▸ **Task to carry out**
Please say which package the post on reading HTML into dataframes turned to after requests couldn't pick up data loaded with Javascript.

DadOverflow.com

Musings of a dad with too much time on his hands and not enough to do. Wait. Reverse that.

Tag: python (page 1 of 7)

Reading HTML into Dataframes, Part 2

In a previous post, I provided a simple example of using pandas to read tables from a static HTML file you have on disk. This is certainly valid for some use cases. However, if you’re like me, you’ll have other use cases where you’ll want to read tables live from the Internet. Here are some steps for doing that.

Step 1: Select an appropriate “web scraping” package

My go-to Python package for reading files from the Internet is requests. Indeed, I started this example with requests, but quickly found it wouldn’t work with the particular page I wanted to read. Some pages on the internet already contain their data pre-loaded in the HTML. Requests will work great for such pages. Increasingly, though, web developers are using Javascript to load data on their pages. Unfortunately, requests isn’t savvy enough to pick up data loaded with Javascript. So, I had to turn to a slightly more sophisticated approach. Selenium proved to be the solution I needed.

To get Selenium to work for me, I had to perform two operations:

  1. pip/conda install the selenium package
  2. download Mozilla’s gecko driver to my hard drive

Step 2: Import the packages I need

Obviously, you’ll need to import the selenium package, but I also import an Options library and Python’s time package for reasons I’ll explain later:

from selenium import webdriver
from selenium.webdriver.firefox.options import Options
import time

Step 3: Set up some Options

This is…optional (pun completely intended)…but something I like to do for more aesthetic reasons. By default, when you run selenium, a new instance of your browser will launch and run all the commands you programmatically issue to it. This can be very helpful debugging your code, but can also get annoying after a while, so I suppress the launch of the browser window with the Options library:

options = Options()
options.headless = True  # stop the browser from popping up

Step 4: Retrieve your page

Next, instantiate a selenium driver and retrieve the page with the data you want to process. Note that I pass the file path of the gecko driver I downloaded to selenium’s driver:

driver = webdriver.Firefox(options=options, executable_path="C:\geckodriver-v0.24.0-win64\geckodriver.exe")
driver.get("https://www.federalreserve.gov/monetarypolicy/bst_recenttrends_accessible.htm")

Step 5: Take a nap

The website you’re scraping might take a few seconds to load the data you want, so you might need to slow down your code a little while the page loads. Selenium includes a variety of techniques to wait for the page to load. For me, I’ll just go the easy route and make my program sleep for five seconds:

time.sleep(5)  # wait 5 seconds for the page to load the data

Step 6: Pipe your table data into a dataframe

Now we get to the good part: having pandas create a dataframe from the data on the web page. As I explained in Part 1, the data you want must be loaded in a table node on the page you’re scraping. Sometimes pages load data in div tags and the like and use CSS to make it look like the data are in a table, so make sure you view the source of the web page and verify that the data is contained in a table node.

▸ **Extracted entries**
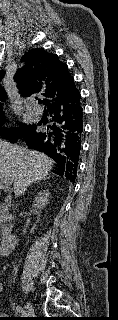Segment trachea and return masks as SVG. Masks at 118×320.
Returning a JSON list of instances; mask_svg holds the SVG:
<instances>
[{
	"label": "trachea",
	"instance_id": "3493384b",
	"mask_svg": "<svg viewBox=\"0 0 118 320\" xmlns=\"http://www.w3.org/2000/svg\"><path fill=\"white\" fill-rule=\"evenodd\" d=\"M38 103H42V100H38Z\"/></svg>",
	"mask_w": 118,
	"mask_h": 320
}]
</instances>
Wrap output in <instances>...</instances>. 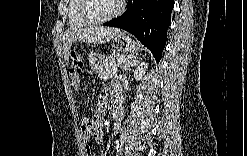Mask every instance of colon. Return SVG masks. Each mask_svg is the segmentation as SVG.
Instances as JSON below:
<instances>
[{
	"instance_id": "5ec220e1",
	"label": "colon",
	"mask_w": 247,
	"mask_h": 156,
	"mask_svg": "<svg viewBox=\"0 0 247 156\" xmlns=\"http://www.w3.org/2000/svg\"><path fill=\"white\" fill-rule=\"evenodd\" d=\"M84 134L89 137V138H92V137H96L98 136L99 132L96 130V129H90V128H84Z\"/></svg>"
}]
</instances>
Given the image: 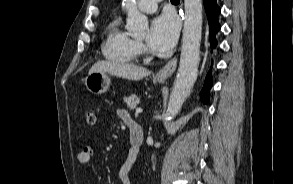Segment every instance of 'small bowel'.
I'll list each match as a JSON object with an SVG mask.
<instances>
[{
	"mask_svg": "<svg viewBox=\"0 0 293 184\" xmlns=\"http://www.w3.org/2000/svg\"><path fill=\"white\" fill-rule=\"evenodd\" d=\"M119 117L126 123L128 120L132 119L129 113L124 110H118ZM93 148L90 145H86L82 148V150L77 155V168L81 169L84 165L91 162L93 158ZM138 153L134 152L131 148L128 151L127 157L124 160L123 164L121 165L119 172H118V179L121 184H132L130 178V171L133 167L137 159Z\"/></svg>",
	"mask_w": 293,
	"mask_h": 184,
	"instance_id": "small-bowel-1",
	"label": "small bowel"
}]
</instances>
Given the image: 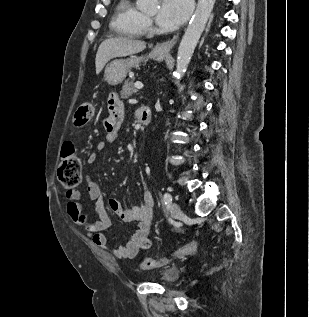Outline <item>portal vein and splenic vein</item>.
<instances>
[{
  "label": "portal vein and splenic vein",
  "mask_w": 309,
  "mask_h": 317,
  "mask_svg": "<svg viewBox=\"0 0 309 317\" xmlns=\"http://www.w3.org/2000/svg\"><path fill=\"white\" fill-rule=\"evenodd\" d=\"M136 89H143L144 85L141 82H136L135 84Z\"/></svg>",
  "instance_id": "1"
}]
</instances>
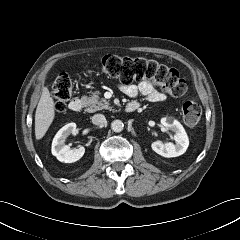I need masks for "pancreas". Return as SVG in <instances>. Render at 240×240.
<instances>
[{
  "instance_id": "obj_1",
  "label": "pancreas",
  "mask_w": 240,
  "mask_h": 240,
  "mask_svg": "<svg viewBox=\"0 0 240 240\" xmlns=\"http://www.w3.org/2000/svg\"><path fill=\"white\" fill-rule=\"evenodd\" d=\"M100 92L95 91L94 93L91 94L90 97L83 96L81 100L84 102L87 112L93 113L99 110L103 109H110L111 107L109 106V102L102 98L100 99L99 97Z\"/></svg>"
}]
</instances>
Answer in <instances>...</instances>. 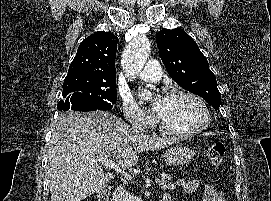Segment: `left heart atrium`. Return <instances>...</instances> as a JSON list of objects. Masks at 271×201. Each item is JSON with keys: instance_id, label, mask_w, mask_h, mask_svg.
<instances>
[{"instance_id": "1", "label": "left heart atrium", "mask_w": 271, "mask_h": 201, "mask_svg": "<svg viewBox=\"0 0 271 201\" xmlns=\"http://www.w3.org/2000/svg\"><path fill=\"white\" fill-rule=\"evenodd\" d=\"M161 102H162V98L155 99V101L153 103V108L157 109L160 106Z\"/></svg>"}]
</instances>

▸ **Answer to this exercise**
Selenium